[What is needed]: Please write out, word for word, the part of the entries that opens with the line containing "der Inszenierung von" and closes with the line containing "635 zeilboten", including both of those lines.

(Text extractions by page)
·····
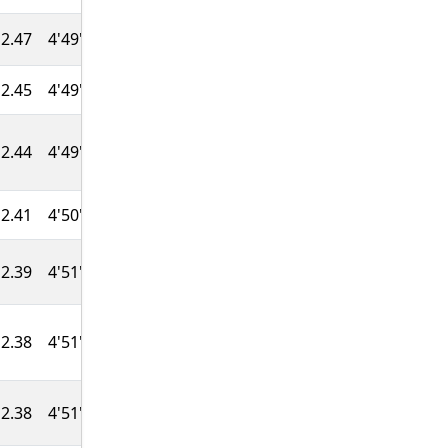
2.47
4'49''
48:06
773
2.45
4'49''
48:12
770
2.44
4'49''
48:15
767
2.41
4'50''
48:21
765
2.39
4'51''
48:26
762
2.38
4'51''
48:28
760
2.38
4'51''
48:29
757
·····
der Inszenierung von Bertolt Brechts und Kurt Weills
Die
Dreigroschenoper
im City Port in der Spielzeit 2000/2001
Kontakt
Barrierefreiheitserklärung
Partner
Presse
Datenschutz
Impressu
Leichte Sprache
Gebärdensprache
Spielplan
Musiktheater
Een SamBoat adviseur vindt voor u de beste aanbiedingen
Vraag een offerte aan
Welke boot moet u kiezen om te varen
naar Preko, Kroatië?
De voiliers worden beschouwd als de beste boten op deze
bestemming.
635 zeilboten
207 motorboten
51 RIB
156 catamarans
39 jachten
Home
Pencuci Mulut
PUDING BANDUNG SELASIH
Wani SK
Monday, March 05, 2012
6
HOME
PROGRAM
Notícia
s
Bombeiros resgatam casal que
·····
[Solution]:
der Inszenierung von Bertolt Brechts und Kurt Weills
Die
Dreigroschenoper
im City Port in der Spielzeit 2000/2001
Kontakt
Barrierefreiheitserklärung
Partner
Presse
Datenschutz
Impressu
Leichte Sprache
Gebärdensprache
Spielplan
Musiktheater
Een SamBoat adviseur vindt voor u de beste aanbiedingen
Vraag een offerte aan
Welke boot moet u kiezen om te varen
naar Preko, Kroatië?
De voiliers worden beschouwd als de beste boten op deze
bestemming.
635 zeilboten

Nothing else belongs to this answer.